Acaba… Saray’ın “Kentsel dönüşüm” aklının oluşumunda, zihni arka planında da Engels’in işaret ettiği kadim tecrübe rol oynamış mıdır?
Bunu düşünürken, yine Engels’ten vaktiyle altını çizdiğim satırlara gözüm takıldı:
“… klasik sokak çarpışmaları çağında bile, barikatların, maddi olmaktan çok manevi bir etkisi vardı... Eğer barikat, askerler çözülünceye kadar tutunursa zafer elde ediliyordu, yok, tutunamazsa yenilmek vardı. (Bu, gelecekte de, sokak savaşının başarı olasılıkları incelendiği zaman akılda tutulması gereken başlıca noktadır.)” (Aynı kitap, s. 24)
Diyor… Engels.

SATIR ALTINDAN NOTLAR...... 

TAYYİP, MÜSLÜMAN KARDEŞLER ÖRGÜTÜNÜN NESİ OLUYOR Kİ HA BİRE İHVAN SORULUYOR?..

Güney Amerika dönüşü uçakta mutat mürettebatla hasbihal vakti…
Devletin elebaşısı, maiyetindeki gazetecilere lazım gelenleri dikte etmiş…
Onlar da neşretmiş…
Okudum… Ve o tehlikeli hınzır soru hücum etti… Yine.
T.C. devletinin başı olarak RTE’nin, İhvan… Müslüman Kardeşler Örgütü ile ne alâkası var?
Zira… Pratiğine… Hakeza ifadelerine bakılırsa…
T.C.nin Mısır’la ilişkisini, Müslüman Kardeşler Örgütü lider ve elamanlarının akıbetine bağlamış:
“Mursi ve arkadaşları başta olmak üzere idamlarla ilgili kararlar gözden geçirip kaldırılmadıktan sonra, ben Sisi (Mısır Cumhurbaşkanı) ile görüşmem… Başbakanımızın görüşmesini doğru bulmam.” (7 Şubat 2016, hürriyet.com.tr)
Neden?

İHVAN ‘KIRMIZI ÇİZGİ’ Mİ?

Hayır, (‘ora’da şahidi olmaya devam ettiğimiz) devlet terörüyle….idamla filan ilkesel meselesi olsa, amenna… da…
Koyun koyuna olduğu… Komutasında İslam Ordusu’na katıldığı, müttefiki… Canı ciğeri Suudi devleti, misal… Ha bire kafa uçurup duruu…
Onu ve diğer ahbaplarının idamlarını…  Mesela, Sudan’daki El Beşir “dostumuzun” katliamlarını mesele etmezken… Müslüman Kardeşlere bu ihtimam neden?

• **Sıra sizde**:
Yukarıdaki Müslüman Kardeşler ve Mısır ilişkileri üzerine yazıyı, son cümlesinden sonra aynı üslupla devam ettirin.

• **Çalışma malzemesi**:
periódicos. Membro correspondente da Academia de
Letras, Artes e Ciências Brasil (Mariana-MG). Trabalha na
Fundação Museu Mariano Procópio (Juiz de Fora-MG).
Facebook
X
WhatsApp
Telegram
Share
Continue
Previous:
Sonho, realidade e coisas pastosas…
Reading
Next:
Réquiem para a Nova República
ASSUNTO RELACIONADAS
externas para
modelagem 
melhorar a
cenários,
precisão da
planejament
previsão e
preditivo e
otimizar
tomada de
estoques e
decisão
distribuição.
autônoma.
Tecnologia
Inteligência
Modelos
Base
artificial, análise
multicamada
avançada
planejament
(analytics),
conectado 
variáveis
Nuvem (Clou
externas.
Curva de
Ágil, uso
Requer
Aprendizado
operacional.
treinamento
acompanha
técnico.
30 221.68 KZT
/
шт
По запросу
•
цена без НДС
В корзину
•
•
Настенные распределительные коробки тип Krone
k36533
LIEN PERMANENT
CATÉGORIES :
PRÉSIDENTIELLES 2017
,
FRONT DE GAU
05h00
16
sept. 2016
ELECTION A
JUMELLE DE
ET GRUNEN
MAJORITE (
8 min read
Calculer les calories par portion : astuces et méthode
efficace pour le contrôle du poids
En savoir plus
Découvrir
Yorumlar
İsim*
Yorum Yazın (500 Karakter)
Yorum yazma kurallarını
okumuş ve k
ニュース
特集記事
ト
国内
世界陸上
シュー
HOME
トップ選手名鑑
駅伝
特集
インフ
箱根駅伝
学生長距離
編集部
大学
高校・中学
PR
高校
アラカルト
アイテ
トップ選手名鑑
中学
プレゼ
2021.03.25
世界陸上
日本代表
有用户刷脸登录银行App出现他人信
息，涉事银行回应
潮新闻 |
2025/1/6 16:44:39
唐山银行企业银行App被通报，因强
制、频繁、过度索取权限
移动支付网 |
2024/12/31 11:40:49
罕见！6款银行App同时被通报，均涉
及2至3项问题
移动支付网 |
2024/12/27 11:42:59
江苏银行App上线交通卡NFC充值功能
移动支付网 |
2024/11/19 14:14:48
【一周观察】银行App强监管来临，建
--
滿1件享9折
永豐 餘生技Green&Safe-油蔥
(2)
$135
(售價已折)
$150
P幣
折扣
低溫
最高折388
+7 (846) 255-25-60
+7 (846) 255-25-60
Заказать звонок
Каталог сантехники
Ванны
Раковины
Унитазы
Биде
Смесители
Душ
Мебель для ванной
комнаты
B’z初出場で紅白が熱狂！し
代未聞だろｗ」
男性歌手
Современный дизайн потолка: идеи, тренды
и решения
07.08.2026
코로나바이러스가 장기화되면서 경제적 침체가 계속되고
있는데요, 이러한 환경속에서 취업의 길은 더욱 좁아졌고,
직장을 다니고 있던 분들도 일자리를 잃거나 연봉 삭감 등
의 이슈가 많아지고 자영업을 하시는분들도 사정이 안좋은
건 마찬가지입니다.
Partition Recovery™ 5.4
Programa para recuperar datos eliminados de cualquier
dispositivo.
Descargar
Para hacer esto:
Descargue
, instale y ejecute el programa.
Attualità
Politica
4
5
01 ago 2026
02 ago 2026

• **Görev çıktısı**:
İhvan’ın ayırt edici müstesna pozisyonunun farkında olmalı ki, mürettebatındaki gazeteciler, memleket meselesi niyetine adeta sual eyliyor:
“Suudi Arabistan’ın Müslüman Kardeşler’le ilişkilerinde yumuşama işaretleri var. Bu, Mısır’ın da bakışını yumuşatabilir mi?”
El cevap:
“Temenni ederim ki yumuşatır.”
Cehaletime verin…
PYD’nin adı bile Saray’ın tüylerini diken diken ederken…
İhvan, hangi ara memleket dış politikasının parçası haline geldi?

T.C.NİN HİMAYESİNDE Mİ?

İhvan’ın gördüğü muamele, neden ve ne zaman, T.C.nin diğer ülkeler ile ilişki kesip-kurmanın tayin edici ‘kırmızı çizgi’si oluverdi?
Müslüman Kardeşler Örgütü, hangi ara Türkiye’nin himayesine girdi?
T.C.nin ittifakı, müttefiki… filan mı, İhvan Örgütü?
Eee… Öyleyse…
Mürettebat medyası hangi bilgi ve kaygıyla…
Sanki meselenin tarafıymışçasına, Müslüman Kardeşler Örgütünün sıkıntılarını… T.C. Cumhurbaşkanı sıfatlı zat’a soruyor?
“Sipariş soru” değilse şayet… 
Tam da Türkiye’nin iç dış meseleleri mevzusu etrafında kaz çevrilirken… Nereden çıkıyor İhvan?
Neden?..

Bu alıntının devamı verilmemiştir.